§ **Task goal**
Output, word for word, every line from the start of the listing down to and including the line that contains "of 10%-(-10%) |"; include nothing else.

§ **Task input**
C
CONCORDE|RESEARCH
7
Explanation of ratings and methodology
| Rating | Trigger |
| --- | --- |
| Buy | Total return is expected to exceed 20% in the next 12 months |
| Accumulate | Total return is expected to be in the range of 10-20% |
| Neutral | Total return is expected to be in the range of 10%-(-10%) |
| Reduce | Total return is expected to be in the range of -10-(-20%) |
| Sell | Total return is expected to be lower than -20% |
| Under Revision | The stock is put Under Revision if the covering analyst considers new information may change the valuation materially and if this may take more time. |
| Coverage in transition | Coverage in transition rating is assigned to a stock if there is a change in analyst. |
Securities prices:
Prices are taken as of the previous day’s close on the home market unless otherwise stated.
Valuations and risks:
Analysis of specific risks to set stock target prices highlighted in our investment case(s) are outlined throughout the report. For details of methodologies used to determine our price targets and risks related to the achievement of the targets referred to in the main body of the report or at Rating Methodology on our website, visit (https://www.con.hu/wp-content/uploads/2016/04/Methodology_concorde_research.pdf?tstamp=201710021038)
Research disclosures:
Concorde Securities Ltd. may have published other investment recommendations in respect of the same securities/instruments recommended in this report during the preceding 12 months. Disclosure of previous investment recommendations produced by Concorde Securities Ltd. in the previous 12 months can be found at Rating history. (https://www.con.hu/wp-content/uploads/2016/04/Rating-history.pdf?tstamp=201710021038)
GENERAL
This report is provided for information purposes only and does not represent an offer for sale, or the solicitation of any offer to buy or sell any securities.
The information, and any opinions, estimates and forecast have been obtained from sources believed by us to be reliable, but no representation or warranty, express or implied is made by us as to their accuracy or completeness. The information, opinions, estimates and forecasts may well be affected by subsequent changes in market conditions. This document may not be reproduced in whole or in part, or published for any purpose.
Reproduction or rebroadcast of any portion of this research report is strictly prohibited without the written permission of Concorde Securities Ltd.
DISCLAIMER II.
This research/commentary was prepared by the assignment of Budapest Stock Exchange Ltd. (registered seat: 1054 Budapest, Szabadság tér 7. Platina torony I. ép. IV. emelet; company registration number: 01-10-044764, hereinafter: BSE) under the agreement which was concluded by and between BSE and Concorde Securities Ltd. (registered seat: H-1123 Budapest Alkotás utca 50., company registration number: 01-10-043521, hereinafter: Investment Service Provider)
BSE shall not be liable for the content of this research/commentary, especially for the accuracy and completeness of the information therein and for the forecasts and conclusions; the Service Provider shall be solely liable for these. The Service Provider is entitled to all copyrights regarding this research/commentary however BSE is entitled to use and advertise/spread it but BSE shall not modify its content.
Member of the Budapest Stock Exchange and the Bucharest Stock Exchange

§ **Answer area**
C
CONCORDE|RESEARCH
7
Explanation of ratings and methodology
| Rating | Trigger |
| --- | --- |
| Buy | Total return is expected to exceed 20% in the next 12 months |
| Accumulate | Total return is expected to be in the range of 10-20% |
| Neutral | Total return is expected to be in the range of 10%-(-10%) |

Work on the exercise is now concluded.